• Work order: Work out how many lines in these entries include the string "Python", and give only that figure.

• Records supplied:
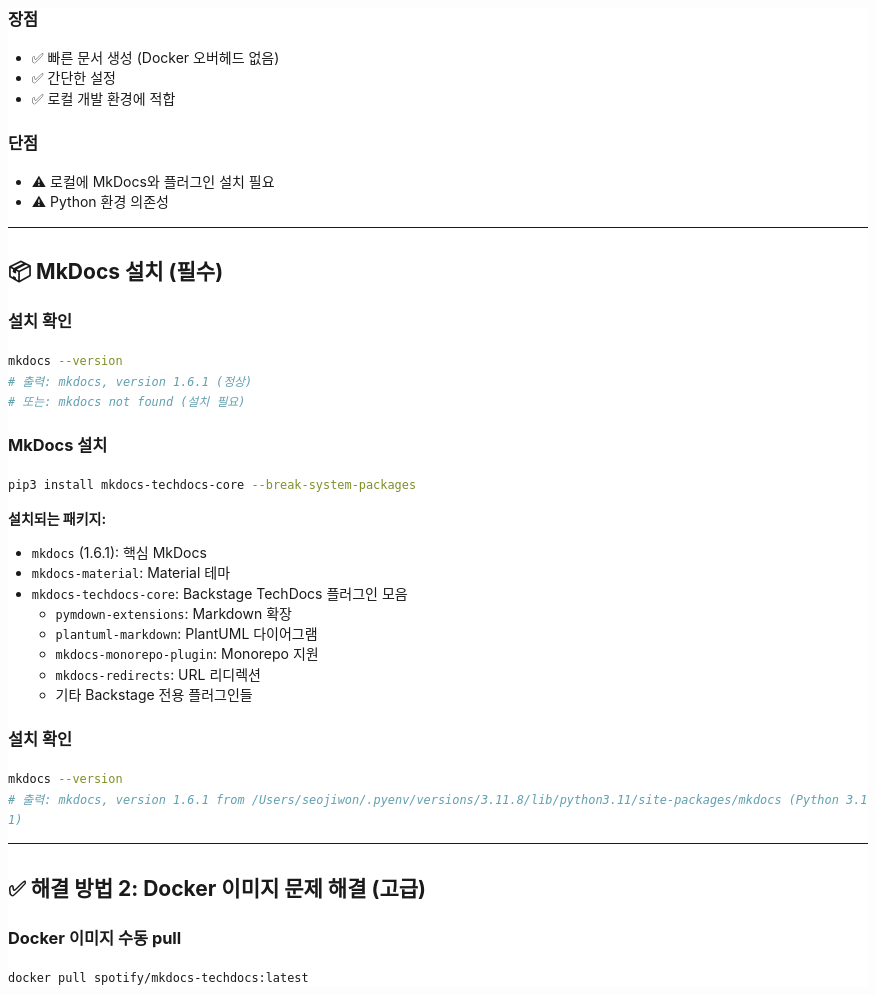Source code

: ### 장점
- ✅ 빠른 문서 생성 (Docker 오버헤드 없음)
- ✅ 간단한 설정
- ✅ 로컬 개발 환경에 적합

### 단점
- ⚠️ 로컬에 MkDocs와 플러그인 설치 필요
- ⚠️ Python 환경 의존성

---

## 📦 MkDocs 설치 (필수)

### 설치 확인
```bash
mkdocs --version
# 출력: mkdocs, version 1.6.1 (정상)
# 또는: mkdocs not found (설치 필요)
```

### MkDocs 설치
```bash
pip3 install mkdocs-techdocs-core --break-system-packages
```

**설치되는 패키지:**
- `mkdocs` (1.6.1): 핵심 MkDocs
- `mkdocs-material`: Material 테마
- `mkdocs-techdocs-core`: Backstage TechDocs 플러그인 모음
  - `pymdown-extensions`: Markdown 확장
  - `plantuml-markdown`: PlantUML 다이어그램
  - `mkdocs-monorepo-plugin`: Monorepo 지원
  - `mkdocs-redirects`: URL 리디렉션
  - 기타 Backstage 전용 플러그인들

### 설치 확인
```bash
mkdocs --version
# 출력: mkdocs, version 1.6.1 from /Users/seojiwon/.pyenv/versions/3.11.8/lib/python3.11/site-packages/mkdocs (Python 3.11)
```

---

## ✅ 해결 방법 2: Docker 이미지 문제 해결 (고급)

### Docker 이미지 수동 pull
```bash
docker pull spotify/mkdocs-techdocs:latest
```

• Response to the task: 2